▶ **Try it**
Whenever a line in the records below contains "lines", pick it out.

▶ **Records supplied**
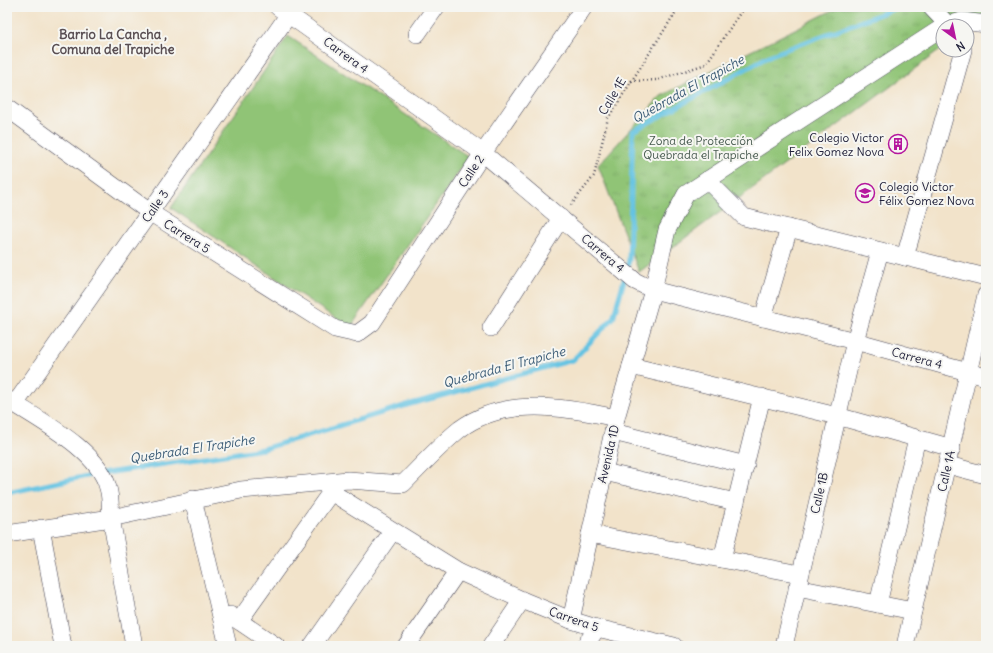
<svg xmlns="http://www.w3.org/2000/svg" width="993" height="653" font-family="Delius,sans-serif">
<defs>
<pattern id="grass-tufts" width="24" height="20" patternUnits="userSpaceOnUse"><rect width="24" height="20" fill="#90c476"/><path d="M3 7l-1-3M5 7V3M7 7l1-3M15 17l-1-3M17 17v-4M19 17l1-3" fill="none" stroke="#7ca867"/></pattern>
</defs>
<rect width="100%" height="100%" fill="#f6f6f2"/>
<filter id="ink" filterUnits="userSpaceOnUse"><feTurbulence type="fractalNoise" baseFrequency=".025" numOctaves="2"/><feDisplacementMap in="SourceGraphic" scale="8" xChannelSelector="R" yChannelSelector="G"/><feConvolveMatrix kernelMatrix="1 2 1 2 8 2 1 2 1" color-interpolation-filters="sRGB"/></filter>
<filter id="wash" filterUnits="userSpaceOnUse"><feTurbulence type="fractalNoise" baseFrequency=".012" numOctaves="4" result="noise"/><feDisplacementMap in="SourceGraphic" scale="16" xChannelSelector="R" yChannelSelector="G"/><feGaussianBlur stdDeviation="0.9" result="paint"/><feColorMatrix in="noise" values="0 0 0 0 0 0 0 0 0 0 0 0 0 0 0 0 0 1.4 0 .05"/><feComposite in="paint" operator="in"/></filter>
<g filter="url(#wash)">
<rect width="100%" height="100%" fill="#f2e3ca"/>
<!-- grass -->
<path fill="url(#grass-tufts)" stroke="#597358" d="M839,7H986C986,17 975,25 967,31V26H943V48L639,272L598,165L661,96Z"/>
<!-- garden -->
<path fill="#90c476" stroke="#597358" d="M288,36L469,157L350,328L171,208Z"/>
<g fill="none" stroke-linecap="round" stroke-linejoin="round">
<!-- stream -->
<g stroke="#64c3e2" stroke-width="5">
<path d="M627,269L629,260L633,131L771,55L899,7"/>
<path d="M7,493L87,476L263,449L407,405L573,360L613,318L625,277"/>
</g>
</g>
</g>
<g filter="url(#ink)">
<g fill="none" stroke-linecap="round" stroke-linejoin="round">
<!-- minor casing -->
<g stroke="#413f50" stroke-width="18">
<g id="minor">
<path d="M278,7L483,153L635,281L653,290L855,341L986,377"/>
<path d="M931,7L947,24"/>
<path d="M944,26L962,21L986,24"/>
<path d="M417,34L436,7"/>
<path d="M7,108L151,213L335,329L357,334L372,323L483,153L584,7"/>
<path d="M707,180L744,217L986,277"/>
<path d="M905,257L963,50"/>
<path d="M763,318L789,228"/>
<path d="M491,328L561,218"/>
<path d="M631,366L837,416L952,448"/>
<path d="M7,399C37,419 99,450 108,488C111,497 110,509 111,518L241,490L348,480L403,484C421,466 440,445 460,429C504,396 566,407 616,418"/>
<path d="M15,404L294,7"/>
<path d="M613,432L746,465"/>
<path d="M948,465L986,475"/>
<path d="M604,472L736,502L722,559"/>
<path d="M193,499L228,646"/>
<path d="M736,502L762,397"/>
<path d="M41,528L63,646"/>
<path d="M7,534L111,518L134,646"/>
<path d="M590,534L800,574"/>
<path d="M797,588L913,611"/>
<path d="M878,604L917,438"/>
<path d="M230,615L276,646"/>
<path d="M571,620L616,418L653,290L667,230L686,194L943,27"/>
<path d="M239,621L331,492L458,571L522,600L571,620L597,628L674,646"/>
<path d="M312,646L392,532"/>
<path d="M406,646L458,571"/>
<path d="M491,646L522,600"/>
<path d="M585,646L597,628"/>
<path d="M784,646L855,341L880,251"/>
<path d="M905,646L986,295"/>
</g>
</g>
<!-- path -->
<g stroke="#413f50" stroke-width="2.5" stroke-dasharray="1 3" stroke-linecap="butt">
<path d="M631,81L657,80L706,64L744,7"/>
<path d="M571,205L594,176L608,118L679,7"/>
</g>
<!-- minor -->
<use href="#minor" stroke="#fff" stroke-width="17"/>
</g>
</g>
<!-- icons -->
<defs>
<g id="building-ring" transform="scale(1)"><circle r="9.5" fill="#f6f6f2" stroke="#b5179e" stroke-width="1.5"/><path d="M-4-6H4V6H1V3H-1V6H-4ZM-2.5-4.3h1.7v1.8h-1.7ZM.8-4.3h1.7v1.8H.8ZM-2.5-1h1.7V.8h-1.7ZM.8-1h1.7V.8H.8Z" fill="#b5179e"/></g>
<g id="school-ring" transform="scale(1)"><circle r="9.5" fill="#f6f6f2" stroke="#b5179e" stroke-width="1.5"/><path d="M0-5L7-2L0 1L-7-2ZM-4 1L0 2.5L4 1V4Q0 6-4 4Z" fill="#b5179e"/></g>
</defs>
<g fill-rule="evenodd">
<use href="#building-ring" x="898" y="144"/>
<use href="#school-ring" x="865" y="193"/>
</g>
<g text-anchor="middle" dominant-baseline="central" stroke-width="4" stroke-linejoin="round" paint-order="stroke">
<!-- street labels -->
<g font-size="12" fill="#22223b" stroke="#f6f6f2">
<text transform="translate(346 55) rotate(36)">Carrera 4</text>
<text transform="translate(612 96) rotate(-59)">Calle 1E</text>
<text transform="translate(471 171) rotate(-57)">Calle 2</text>
<text transform="translate(155 206) rotate(-55)">Calle 3</text>
<text transform="translate(187 236) rotate(32)">Carrera 5</text>
<text transform="translate(603 253) rotate(40)">Carrera 4</text>
<text transform="translate(917 358) rotate(15)">Carrera 4</text>
<text transform="translate(608 454) rotate(-77)">Avenida 1D</text>
<text transform="translate(946 471) rotate(-77)">Calle 1A</text>
<text transform="translate(819 493) rotate(-77)">Calle 1B</text>
<text transform="translate(574 619) rotate(19)">Carrera 5</text>
</g>
<!-- poi labels -->
<g font-size="12" fill="#22223b" stroke="#f6f6f2" text-anchor="end">
<text x="884" y="137">Colegio Victor<tspan x="884" dy="14">Felix Gomez Nova</tspan></text>
<text x="879" y="186" text-anchor="start">Colegio Victor<tspan x="879" dy="14">Félix Gomez Nova</tspan></text>
</g>
<!-- park labels -->
<g font-size="12" fill="#485b50" stroke="#f6f6f2">
<text x="701" y="140">Zona de Protección<tspan x="701" dy="14">Quebrada el Trapiche</tspan></text>
</g>
<!-- neighbourhood labels -->
<g font-size="13" font-weight="bold" fill="#5a4f53" stroke="#f6f6f2">
<text x="113" y="34">Barrio La Cancha ,<tspan x="113" dy="15">Comuna del Trapiche</tspan></text>
</g>
<!-- water labels -->
<g font-size="13" font-style="italic" fill="#395a75" stroke="#f6f6f2">
<text transform="translate(688 89) rotate(-29)">Quebrada El Trapiche</text>
<text transform="translate(504 367) rotate(-15)">Quebrada El Trapiche</text>
<text transform="translate(192 449) rotate(-9)">Quebrada El Trapiche</text>
</g>
</g>
<!-- margin -->
<rect width="993" height="653" fill="none" stroke="#f6f6f2" stroke-width="24"/>
<!-- north arrow -->
<g transform="translate(955 38) rotate(147)"><circle r="19" fill="#f6f6f2" stroke="#a1a1a9"/>
<path d="M0-3L7 15L0 10L-7 15Z" fill="#b5179e"/>
<text y="-6" font-size="11" font-weight="bold" text-anchor="middle" fill="#22223b">N</text>
</g>
</svg>
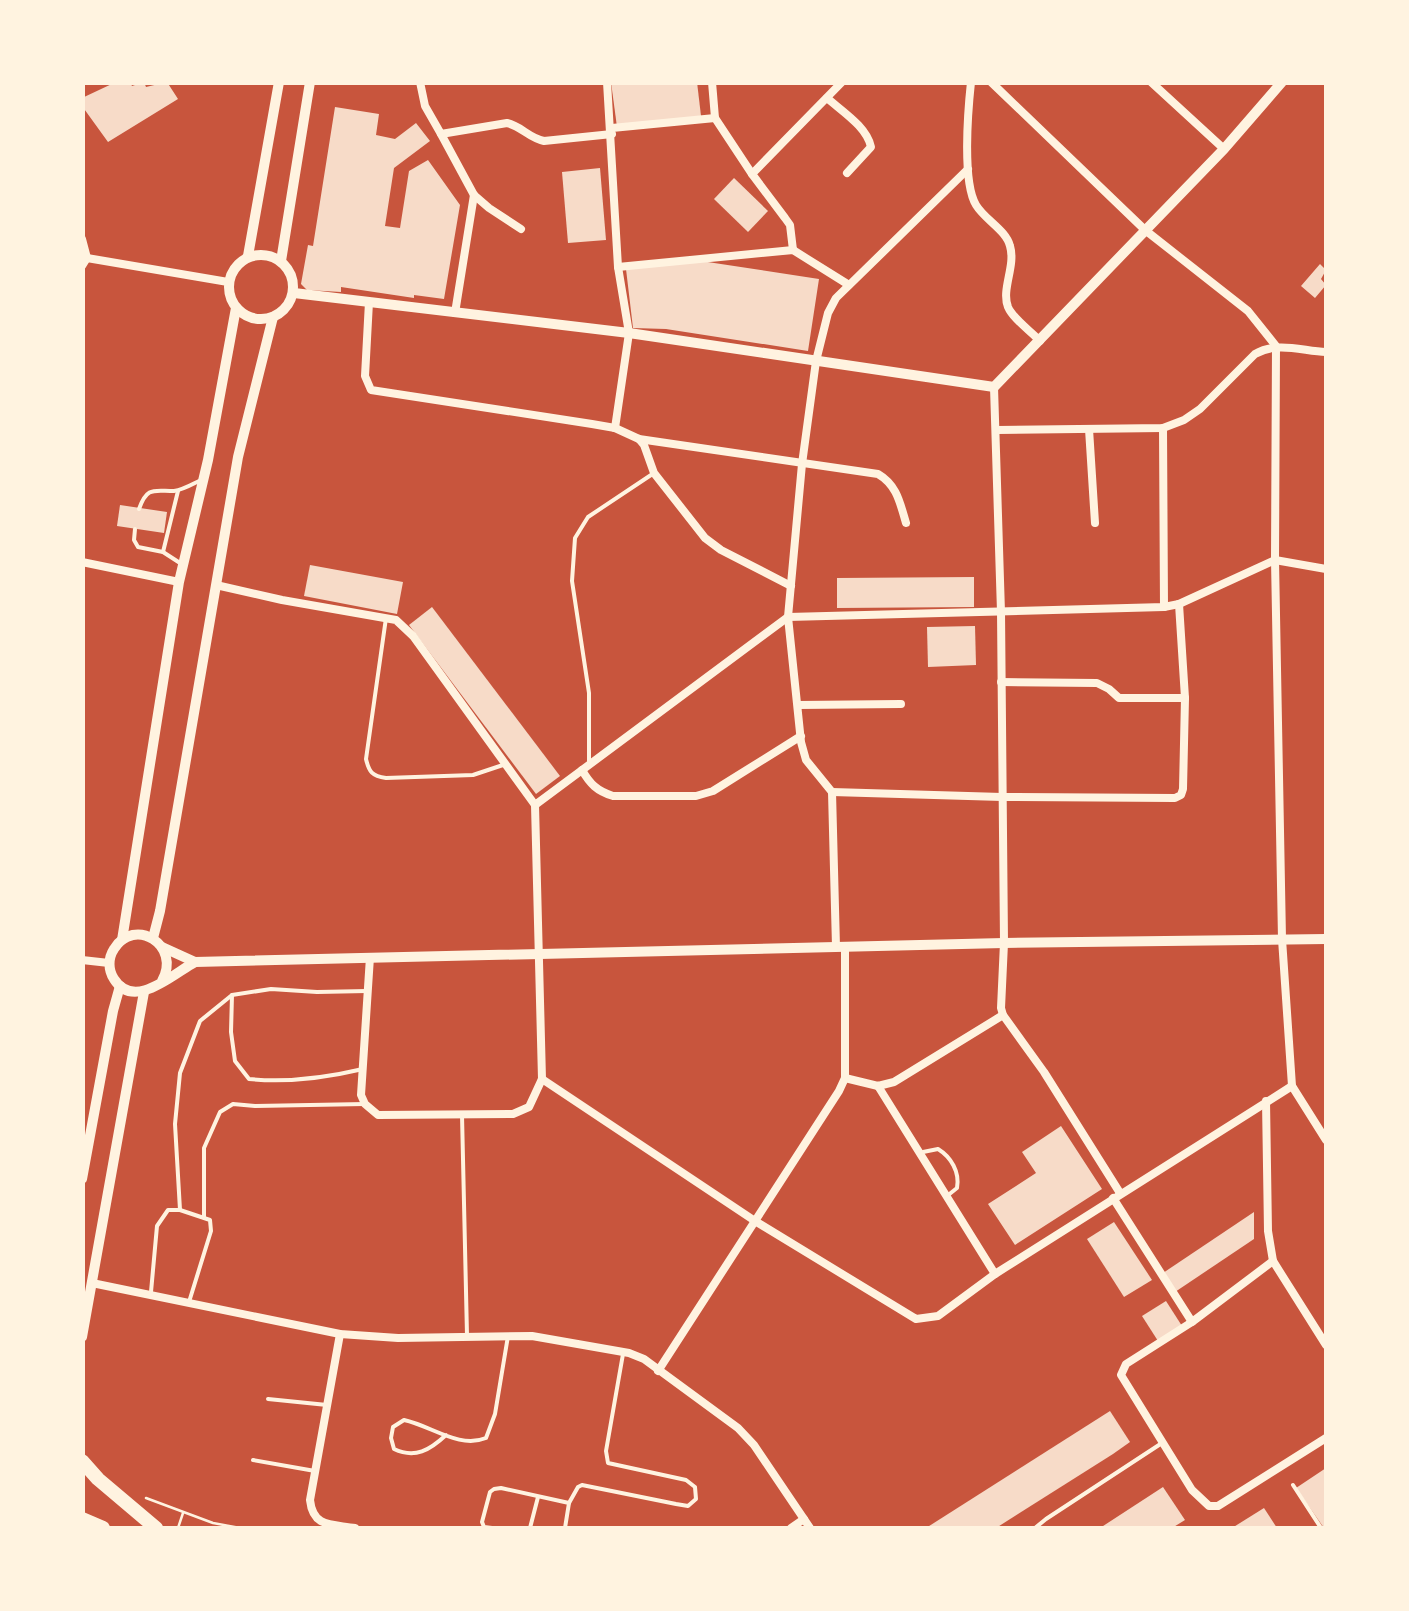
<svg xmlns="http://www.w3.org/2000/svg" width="1409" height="1611" viewBox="0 0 1409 1611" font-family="'IBM Plex Sans',sans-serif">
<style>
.building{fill:#f7dbc8}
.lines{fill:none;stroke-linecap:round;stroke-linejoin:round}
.path{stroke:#fff3e0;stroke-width:2.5}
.service{stroke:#fff3e0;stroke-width:4}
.minor{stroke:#fff3e0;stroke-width:8}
.tertiary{stroke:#fff3e0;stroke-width:10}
.trunk{stroke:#fff3e0;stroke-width:14}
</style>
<rect width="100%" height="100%" fill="#c8553d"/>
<g class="building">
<path d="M116 82H130L132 86 144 82 146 87 167 82 178 99 108 142 82 106V98Z"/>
<path d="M611 82H697L701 116 617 127Z"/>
<path d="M335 107 379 114 376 135 395 139 416 123 430 141 394 168 385 226 400 228 409 171 428 160 460 205 444 299 414 295V298L341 287V292L307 290 301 284 308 245 313 246Z"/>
<path d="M600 168 606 240 568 243 562 172Z"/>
<path d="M734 178 768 211 748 232 714 199Z"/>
<path d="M701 261 819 279 808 351 666 329 633 328 626 269Z"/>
<path d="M1320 264 1326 270 1321 279 1326 285 1315 298 1301 286Z"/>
<path d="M120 505 167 512 164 533 117 526Z"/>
<path d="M310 565 403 582 397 614 304 596Z"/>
<path d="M974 577V607L837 608V578Z"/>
<path d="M432 607 560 776 536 794 409 625Z"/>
<path d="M975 626 976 665 928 667 927 627Z"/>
<path d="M1061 1126 1102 1189 1015 1245 988 1204 1036 1173 1022 1152Z"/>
<path d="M1254 1212V1239L1175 1292 1163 1273Z"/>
<path d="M1114 1222 1152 1280 1124 1297 1087 1239Z"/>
<path d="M1166 1301 1182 1326 1158 1341 1142 1316Z"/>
<path d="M1110 1411 1130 1442 1113 1454 996 1528H926Z"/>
<path d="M1326 1468V1528H1324L1296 1488Z"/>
<path d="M1163 1487 1185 1520 1172 1528H1100Z"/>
<path d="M1264 1508 1277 1528H1232Z"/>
</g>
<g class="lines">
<g class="path">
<path d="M146 1498 213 1523 240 1528"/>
<path d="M178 1528 183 1513"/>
</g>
<g class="service">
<path d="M139 509C147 486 154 491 174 491 182 490 191 485 199 481"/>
<path d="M135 529 134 540 138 547 163 552 180 563"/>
<path d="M163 552 178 491"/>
<path d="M386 618 366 759C369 772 372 776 386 778L473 775 506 764"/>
<path d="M589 763V693L572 581 575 538 588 517 654 473"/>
<path d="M232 995 231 1032 235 1061 249 1079C288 1083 325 1078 363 1069"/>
<path d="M462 1115 467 1335"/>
<path d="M923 1152 938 1149C951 1157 960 1172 957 1188L947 1196"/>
<path d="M180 1210 175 1124 180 1073 200 1021 232 995 271 989 317 992 367 991"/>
<path d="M204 1217V1148L220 1112 233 1104 255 1106 365 1104"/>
<path d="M151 1292 157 1226 168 1210H180L210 1220 211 1231 189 1302"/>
<path d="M268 1399 327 1405"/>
<path d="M446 1435C430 1450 415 1459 394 1449L391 1438 393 1427 404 1420C432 1426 459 1449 486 1438L495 1414 508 1336"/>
<path d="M253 1460 315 1471"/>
<path d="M1293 1485 1321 1528"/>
<path d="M569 1503 578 1487 582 1485 676 1504 688 1506 696 1499 695 1487 686 1480 608 1463 606 1451 623 1354"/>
<path d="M492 1528 484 1527 482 1522 490 1492 494 1489 501 1488 569 1503 565 1528"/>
<path d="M530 1528 538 1497"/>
<path d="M1035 1528 1046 1519 1162 1443"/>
</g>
<g class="minor">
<path d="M420 82 425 106 441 134 507 123C521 126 529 138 544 141L612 134"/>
<path d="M607 82 618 267 629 333 615 428"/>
<path d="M712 82 715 118"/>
<path d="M971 82C968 110 962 182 976 205 985 220 1006 230 1010 246 1016 266 1001 289 1008 307 1013 319 1031 331 1040 341"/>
<path d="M991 82 1145 230 1248 311 1276 346 1275 560 1282 939 1292 1086 1326 1140"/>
<path d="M1151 82 1224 149"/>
<path d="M827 98C843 112 867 127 871 147L847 173"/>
<path d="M612 128 715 118 752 174"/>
<path d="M441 134 474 195 489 208 521 229"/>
<path d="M82 239 87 258 82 266"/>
<path d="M793 250 790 225 785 218 752 174 842 82"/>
<path d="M87 258 228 282"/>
<path d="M618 267 793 250 849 285"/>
<path d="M369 302 365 376 371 390 592 424 615 428 639 439 878 474C897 485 900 503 906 523"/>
<path d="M455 313 474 195"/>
<path d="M994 387 1001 612 1004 943 1001 1008 1003 1015 1044 1072 1120 1193"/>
<path d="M1163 428 1164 607"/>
<path d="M1089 429 1095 523"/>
<path d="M997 430 1163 428 1184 420 1200 409 1255 354C1278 341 1302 351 1326 352"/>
<path d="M639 439 644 445 654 473 705 538 721 550 791 586"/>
<path d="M82 562 179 582"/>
<path d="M216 585 282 600 396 620 413 636 535 805 788 617 1164 607 1179 604 1275 560 1326 569"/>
<path d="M1001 682 1097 683 1109 689 1119 698H1185"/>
<path d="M798 705 901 704"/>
<path d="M582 770C590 784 597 791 613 796H696L713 791 801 736"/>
<path d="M832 792 1002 797 1175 798 1181 795 1183 789 1185 698 1179 604"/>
<path d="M836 947 832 792 806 760 801 742 788 617 802 464 816 361 828 313 836 298 968 169"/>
<path d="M370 957 361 1095 365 1104 378 1115 513 1114 529 1107 542 1079 535 805"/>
<path d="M82 960 109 963"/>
<path d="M845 1078 878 1086 894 1082 1003 1015"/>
<path d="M542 1079 755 1221 916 1319 938 1316 995 1274 1292 1086"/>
<path d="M878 1086 995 1274"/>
<path d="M1266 1101 1268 1231 1273 1261 1326 1345"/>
<path d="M1113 1198 1192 1322"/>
<path d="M1273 1261 1192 1322 1126 1364 1121 1375 1192 1490 1209 1506H1218L1326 1438"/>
<path d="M92 1283 340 1334 398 1338 532 1336 629 1353 644 1359 738 1428 754 1445 810 1528"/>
<path d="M340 1334 310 1500C313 1528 332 1524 355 1528"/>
<path d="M658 1371 839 1091 845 1078V947"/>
<path d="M791 1528 804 1519"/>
</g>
<g class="tertiary">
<circle cx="261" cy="287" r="32"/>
<path d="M248 256 279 82"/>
<path d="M281 261 310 82"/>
<path d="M294 293 629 333 994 387 1224 149 1282 82"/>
<path d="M153 938 160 911 238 457 273 317"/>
<path d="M122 940 179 582 208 460 236 308"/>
<path d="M162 947 195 962 1004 943 1326 939"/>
<path d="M162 981C182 945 134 916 114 949 108 958 108 970 114 979 134 1011 173 974 195 962"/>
<path d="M82 1179 113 1011 120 986"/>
<path d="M82 1337 144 992"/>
</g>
<g class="trunk">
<path d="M82 1461 98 1479 156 1528"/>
<path d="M82 1519 103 1528"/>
</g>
</g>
<rect width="1409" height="1611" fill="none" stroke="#fff3e0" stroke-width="170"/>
</svg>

▶ **Answer for this exercise**
.lines{fill:none;stroke-linecap:round;stroke-linejoin:round}
<g class="lines">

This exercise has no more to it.